미국의 개인정보보호법제에 대한 분석과 시사점

Some Analyses on the Legal Regime of Data Protection in the United States

  The current United States legal regime of data protection can be characterized by a sort of dual and sectoral system The "dual" means that the personal data in the public and private sectors are protected by the distinct protection laws respectively. The "sectoral" means that there is no comprehensive data protection law in the private sector. In this sense, the current Korean legal regime is similar to the United States. But the two countries are very different in that the United States has had a strict and efficient regulatory system of data protection for a long time in the public sector while it has focused on some sort of market-centered self-regulation in the private sector.   This article describes the United States legal regime of data protection, especially the enforcement system in the public and private sectors, and then picks out some suggestive points for the Korean regime. Chapter Ⅱ considers the United States dual and sectoral legislative system and its theoretical background. Chapter Ⅲ describes the current, various data protection laws in the United States.

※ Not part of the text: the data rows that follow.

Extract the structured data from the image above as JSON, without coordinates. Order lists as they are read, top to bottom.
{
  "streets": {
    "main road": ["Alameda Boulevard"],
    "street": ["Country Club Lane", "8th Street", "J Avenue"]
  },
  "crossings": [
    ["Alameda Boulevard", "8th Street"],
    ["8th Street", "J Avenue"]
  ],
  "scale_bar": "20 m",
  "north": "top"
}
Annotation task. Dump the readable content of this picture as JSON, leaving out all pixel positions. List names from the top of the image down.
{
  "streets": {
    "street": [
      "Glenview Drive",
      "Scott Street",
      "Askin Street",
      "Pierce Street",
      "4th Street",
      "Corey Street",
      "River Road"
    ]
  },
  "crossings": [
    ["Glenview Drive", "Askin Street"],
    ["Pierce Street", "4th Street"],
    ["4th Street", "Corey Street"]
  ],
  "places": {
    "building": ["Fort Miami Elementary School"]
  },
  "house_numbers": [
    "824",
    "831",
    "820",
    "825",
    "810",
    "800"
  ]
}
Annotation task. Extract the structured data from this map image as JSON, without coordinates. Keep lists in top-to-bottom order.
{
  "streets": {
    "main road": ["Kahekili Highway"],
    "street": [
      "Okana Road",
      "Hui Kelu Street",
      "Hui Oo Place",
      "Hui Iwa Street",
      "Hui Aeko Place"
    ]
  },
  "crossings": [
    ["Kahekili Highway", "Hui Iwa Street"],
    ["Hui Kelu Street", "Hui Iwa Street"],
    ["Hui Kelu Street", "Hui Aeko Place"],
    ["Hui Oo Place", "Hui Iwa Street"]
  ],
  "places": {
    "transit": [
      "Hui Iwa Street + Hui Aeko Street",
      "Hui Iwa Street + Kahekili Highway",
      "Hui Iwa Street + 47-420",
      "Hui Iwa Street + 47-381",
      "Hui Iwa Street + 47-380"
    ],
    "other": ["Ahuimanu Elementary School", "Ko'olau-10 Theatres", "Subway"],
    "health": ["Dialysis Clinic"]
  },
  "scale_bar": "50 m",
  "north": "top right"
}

Chapter Ⅳ analyzes the enforcement system of the public sector in the federal level. Chapter Ⅴ explains the enforcement system of the private sector in the federal level.   The suggestive points for the Korean data protection regime are as follows:   First, the suggestive significance of the United States differentiated approach between public and private sectors consists in the difference of philosophy and protection level in both sectors. In fact, since the dangers of privacy violations in the public sector are higher than in the private sector, the public one need to have more strict regulatory regime than the private one. The current Korean regime is out of balance between the both sectors. The Korean data protection mechanisms in the public one is feeble and insufficient.   Second, the American Privacy Act regulates the common use of records through the method of computer matching between two agencies. But the Korean counterpart Act does not regulate the computer matching.   Third, the United States data protection regime in the private sector have made best use of the market-centered self-regulation while recognizing the value and necessity of processing consumer"s data. The Korean regime should not depend heavily upon the public regulatory mechanism in the private sector.